A better and admittedly harder strategy is joining complementary groups where prospects discuss their own business issues. I’m not saying it’s easy. The LinkedIn Group administrator must “accept” you as a member. You’ll stand a way better chance if you have a decent blog with good content that helps the LinkedIn Group members advance their business goals.
Be Picky
Don’t go overboard and apply to a million LinkedIn Groups. It’s obviously spammy and very tough to keep up a meaningful membership. Examine and balance the subject matter, maturity, membership size and legitimacy. Quality over quantity is smarter.
Educate and Explore…Don’t Advertise
Don’t pose questions like: “Do you need accounting services?” You’ll be better off picking important subjects for a LinkedIn discussion. Be insightful about a current business challenge as a topic. Try engaging the members into real conversations.

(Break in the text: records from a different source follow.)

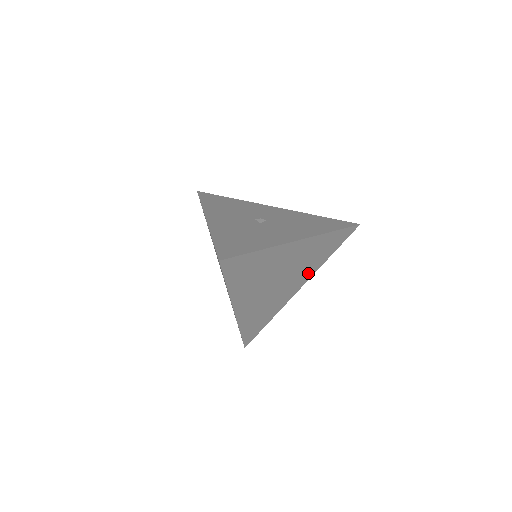
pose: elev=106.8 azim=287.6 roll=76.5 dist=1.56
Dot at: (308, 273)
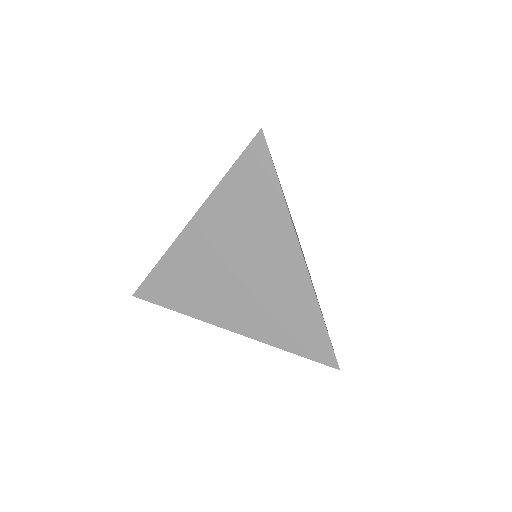
Dot at: occluded
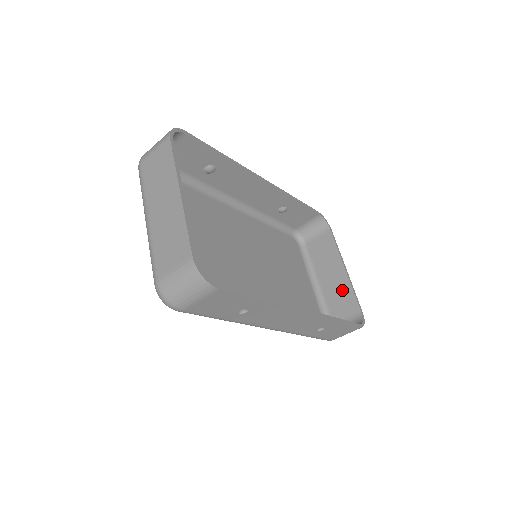
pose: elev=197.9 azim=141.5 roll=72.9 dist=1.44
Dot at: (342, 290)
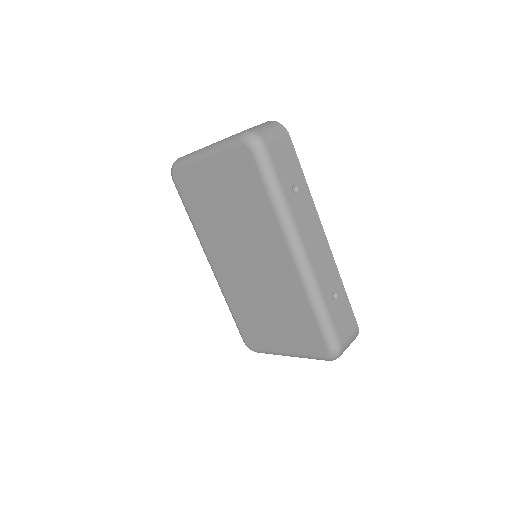
Dot at: occluded
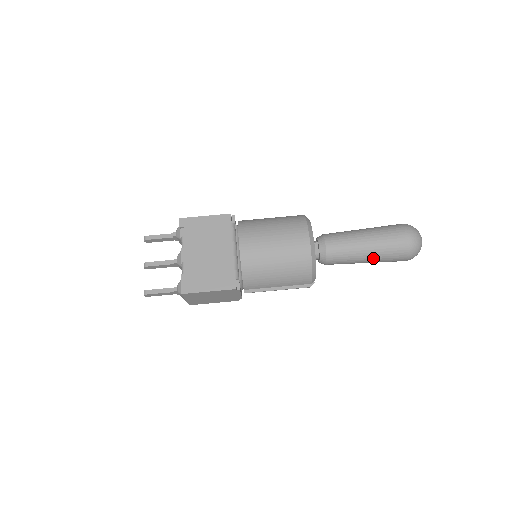
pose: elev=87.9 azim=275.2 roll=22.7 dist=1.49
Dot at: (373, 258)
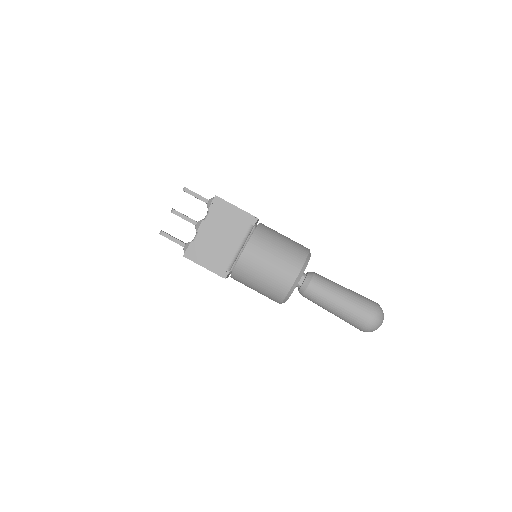
Dot at: (336, 315)
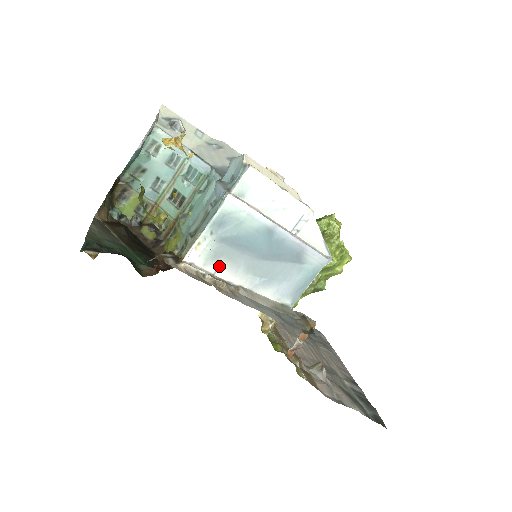
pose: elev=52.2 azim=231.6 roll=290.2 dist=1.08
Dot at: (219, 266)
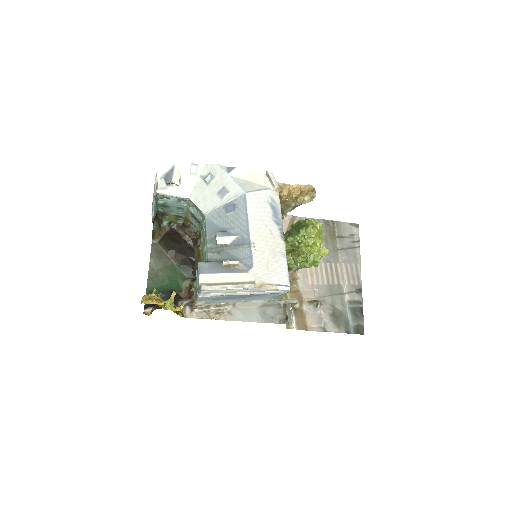
Dot at: (217, 303)
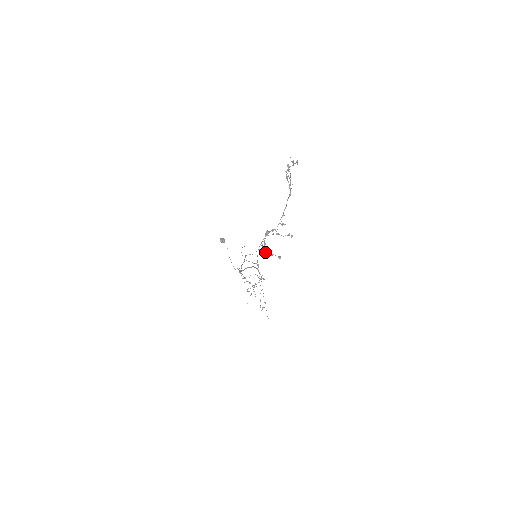
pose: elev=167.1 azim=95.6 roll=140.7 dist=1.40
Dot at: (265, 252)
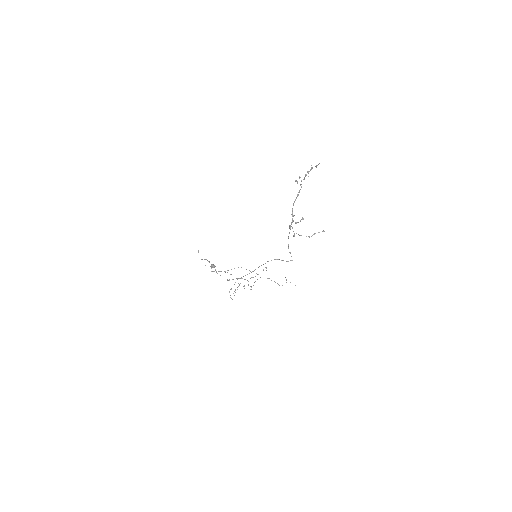
Dot at: (306, 236)
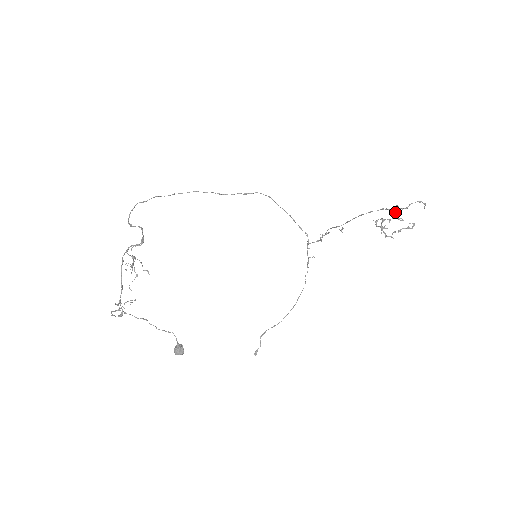
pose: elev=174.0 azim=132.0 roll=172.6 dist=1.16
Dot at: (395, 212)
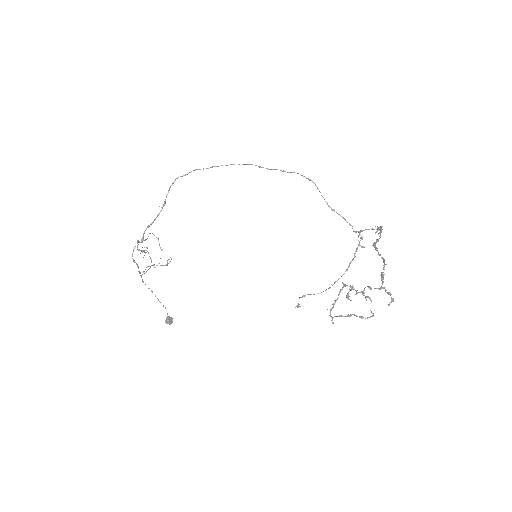
Dot at: (365, 287)
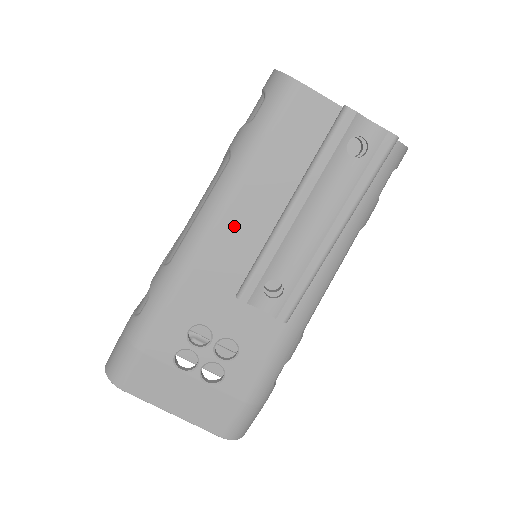
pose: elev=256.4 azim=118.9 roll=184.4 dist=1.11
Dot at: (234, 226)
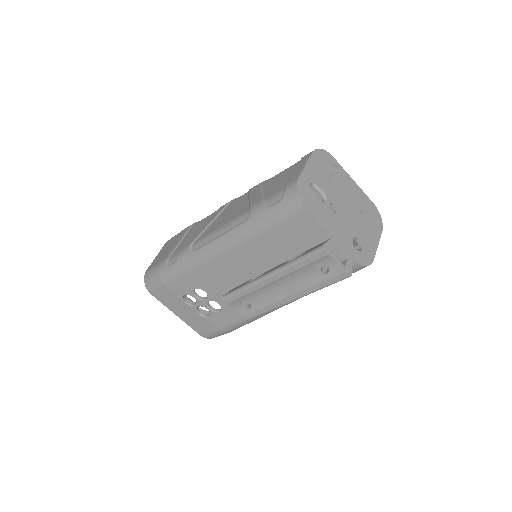
Dot at: (236, 258)
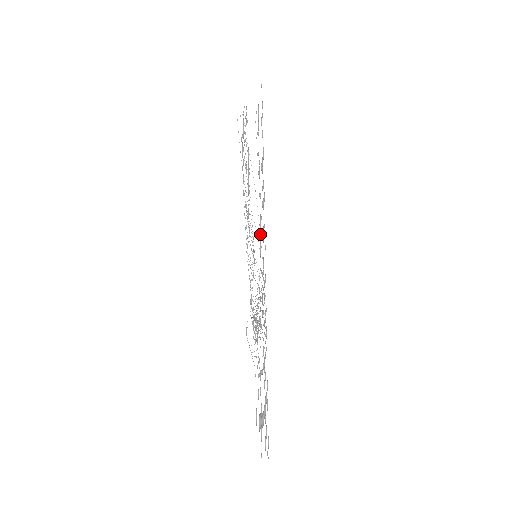
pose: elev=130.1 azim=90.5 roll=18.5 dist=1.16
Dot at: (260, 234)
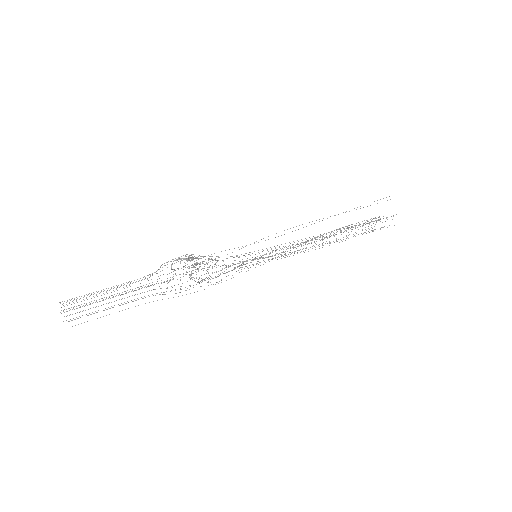
Dot at: occluded
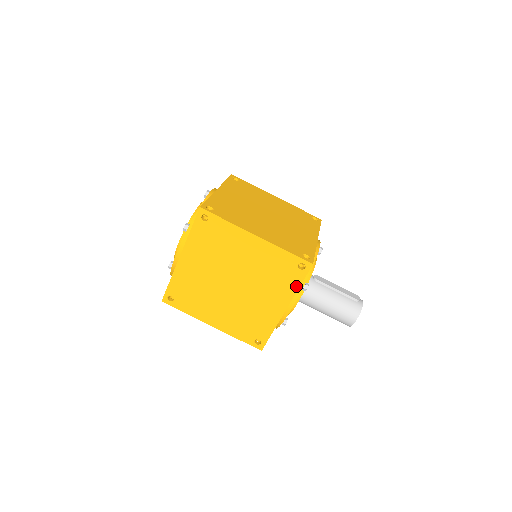
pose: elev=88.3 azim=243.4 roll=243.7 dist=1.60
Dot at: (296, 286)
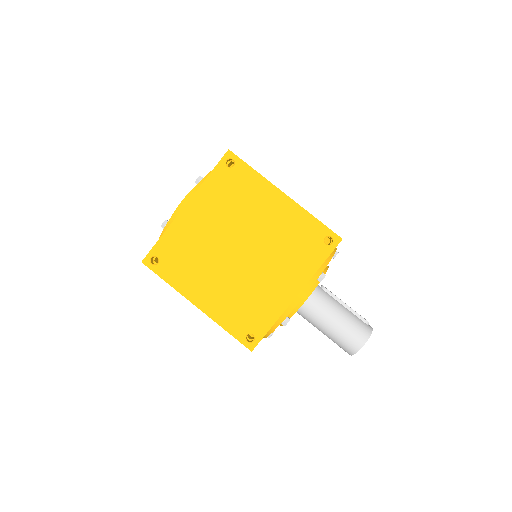
Dot at: (316, 265)
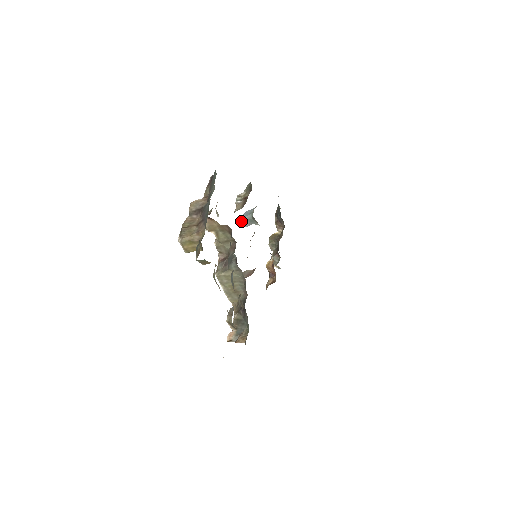
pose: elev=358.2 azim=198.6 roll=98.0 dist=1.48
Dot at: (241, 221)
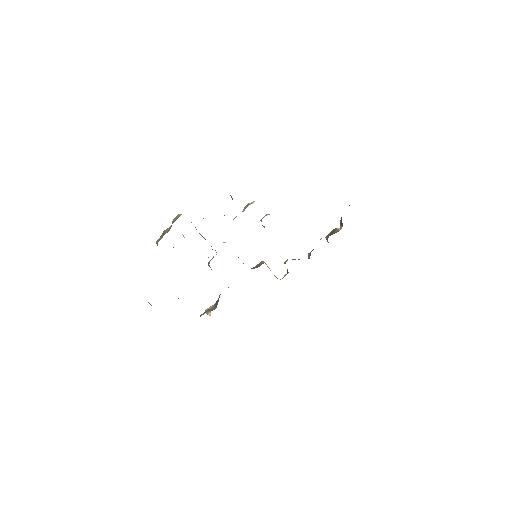
Dot at: occluded
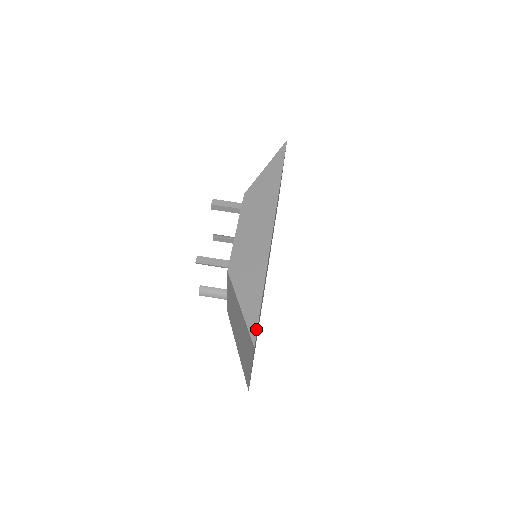
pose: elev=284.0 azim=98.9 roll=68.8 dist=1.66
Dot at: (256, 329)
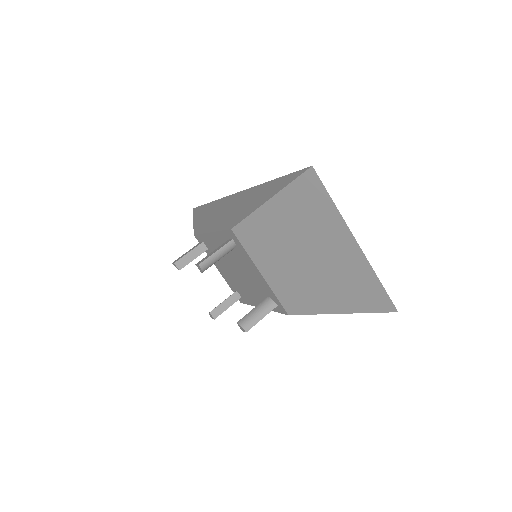
Dot at: (297, 172)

Build Real Relationships – Use LinkedIn Groups
Don’t be shy about transferring digital relationships to old fashioned personal relationships. Events are a great way to “meet-up” with familiar folks in your LinkedIn Groups, especially if you’ve had a LinkedIn interaction. And, subject to old fashioned judgment, etiquette and culture…feel free to ask for introductions to folks you can help in your LinkedIn Group.


Andy Sernovitz
September 16th, 2009 at 7:24 am
Nice article Mark. Good Points, as always
Dave
September 18th, 2009 at 6:45 pm
I’ve been caught up in the trap of seeing a shiny new LinkedIn group with a promising topic or title only to find that I’m one of four or five people and nobody posts. Definitely solid advice here, Mark. The best LinkedIn groups I have belonged to have been built on a foundation of one or more live events.